Cuando murió el Patucho Rigoberto, tristemente célebre personaje del hampa criolla tras el cual había una serie de mitos y leyendas urbanas, la consigna que recibió un entonces novato reportero como yo, a fines de los años 80, fue aproximarme al hecho, al velatorio, que se cumplió en su barrio de infancia, cercano al estadio Capwell, aquí en Guayaquil.

Menudo lío. El jefe de redacción quería, perdón, los lectores querían conocer detalles del hecho y que allí se reconfirmaran algunos de esos mitos. Y hacerlo implicaba introducirse en el velatorio al que la Policía mismo vigilaba de lejos, por la cantidad de supuestos líderes del hampa que estaban allí, despidiendo con un trago y algo más a su mentor o amigo.

Llegado al sitio, varias cuadras a pie, sin nada más que la memoria a la mano, fui pasando por varios “filtros” de seguridad no oficiales, y a cada metro que avanzaba fui viendo que eran seres de carne y hueso, con ademanes y cicatrices, realidades y ficciones, que competían por demostrar su cercanía o lealtad con el fallecido. Y en el centro de todo, la viuda, una mujer joven pero envejecida, que vistiendo luto lloraba cerca del ataúd. “Sintiéndolo mucho”, le dije al acercarme, en un instante que fue el producto de la empatía que pude sentir en verdad en ese lugar y en ese momento, en que el mito yacía inerte, en medio de rezos. Pude dialogar aunque brevemente con ella y desmitificar directamente cosas como la fábula de que nunca era capturado porque se transformaba y fugaba por las alcantarillas, cuando era evidente en el cuerpo que una pierna era más corta 10 centímetros que la otra, por una clandestina operación de extracción de una bala.

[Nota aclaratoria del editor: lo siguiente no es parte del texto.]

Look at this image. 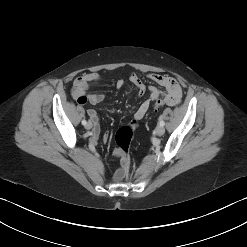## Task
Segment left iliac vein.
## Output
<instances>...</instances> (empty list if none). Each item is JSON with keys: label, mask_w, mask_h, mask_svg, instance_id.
I'll use <instances>...</instances> for the list:
<instances>
[{"label": "left iliac vein", "mask_w": 247, "mask_h": 247, "mask_svg": "<svg viewBox=\"0 0 247 247\" xmlns=\"http://www.w3.org/2000/svg\"><path fill=\"white\" fill-rule=\"evenodd\" d=\"M156 135L162 136L165 133V128L163 126H158L155 130Z\"/></svg>", "instance_id": "obj_1"}]
</instances>
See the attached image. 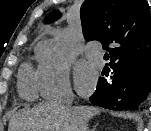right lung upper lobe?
Masks as SVG:
<instances>
[{
    "label": "right lung upper lobe",
    "mask_w": 151,
    "mask_h": 131,
    "mask_svg": "<svg viewBox=\"0 0 151 131\" xmlns=\"http://www.w3.org/2000/svg\"><path fill=\"white\" fill-rule=\"evenodd\" d=\"M85 39L108 48L110 66L135 68L151 63V13L145 0H85L81 7ZM60 17H46L51 22Z\"/></svg>",
    "instance_id": "right-lung-upper-lobe-1"
}]
</instances>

Para los reporteros de esa época, especialmente los de prensa (...), el no ser un rostro masivamente conocido jugaba a favor.

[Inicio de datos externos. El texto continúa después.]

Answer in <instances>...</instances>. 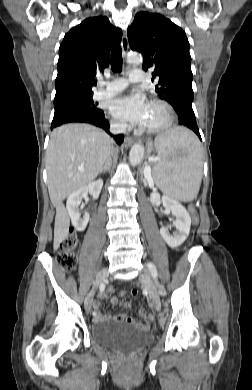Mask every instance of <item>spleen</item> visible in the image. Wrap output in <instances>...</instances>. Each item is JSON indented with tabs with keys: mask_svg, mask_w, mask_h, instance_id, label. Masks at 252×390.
<instances>
[{
	"mask_svg": "<svg viewBox=\"0 0 252 390\" xmlns=\"http://www.w3.org/2000/svg\"><path fill=\"white\" fill-rule=\"evenodd\" d=\"M155 148L160 156L153 168L156 186L176 200H194L203 174L202 150L197 137L185 128L176 127L157 137Z\"/></svg>",
	"mask_w": 252,
	"mask_h": 390,
	"instance_id": "obj_1",
	"label": "spleen"
}]
</instances>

Nada de esto hubiera sido posible sin una herramienta entonces fundamental y hoy, menospreciada: el anonimato. Para los reporteros de esa época, especialmente los de prensa como era mi caso, el no ser un rostro masivamente conocido jugaba a favor. Aún hay colegas vintage que tratan de mantener esa condición, y a algunos aún les rinde.

Hay otras herramientas del oficio que también veo hoy con estupor cómo se las violenta, autojustificándose en supuestas necesidades urgentes de información que tienen las audiencias, sin reparar en lo riesgoso que puede ser para el objetivo fundamental que es aproximarse todo lo posible a la verdad.

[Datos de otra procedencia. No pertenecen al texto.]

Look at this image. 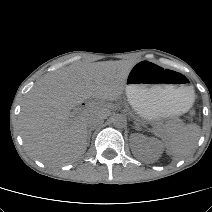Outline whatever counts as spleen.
Masks as SVG:
<instances>
[{
    "label": "spleen",
    "instance_id": "3e777b00",
    "mask_svg": "<svg viewBox=\"0 0 212 212\" xmlns=\"http://www.w3.org/2000/svg\"><path fill=\"white\" fill-rule=\"evenodd\" d=\"M200 131V127L196 124H188L182 127L166 143L167 154L173 156L174 160L191 154L199 138Z\"/></svg>",
    "mask_w": 212,
    "mask_h": 212
}]
</instances>
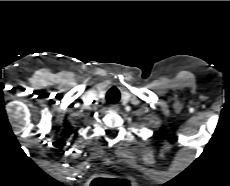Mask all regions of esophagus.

Una de ellas y que está muy de moda es la delación, y no cualquier delación, sino la de parte interesada que muchas veces enciende el ventilador para embarrar de todo y justificar todo lo que se le señala, a cuentas de salir bien librado o al menos, vengado. Es la “fuente despechada” de la que hablan los periodistas de investigación, pero que a más de ser validada en su cercanía con el hecho, requiere que cada palabra que diga tenga un proceso de verificación y confrontación. “¡Rigor!”, gritaba en la mitad de la redacción el jefe que se topaba con un solo lado de la historia.

Y sería muy fácil culpar de la carencia del anonimato y el rigor a la tecnología y sus apuros, pero como en todo proceso, el digital también debe adaptarse a los cambios y a los ritmos responsables. Solo así la información será útil. (O)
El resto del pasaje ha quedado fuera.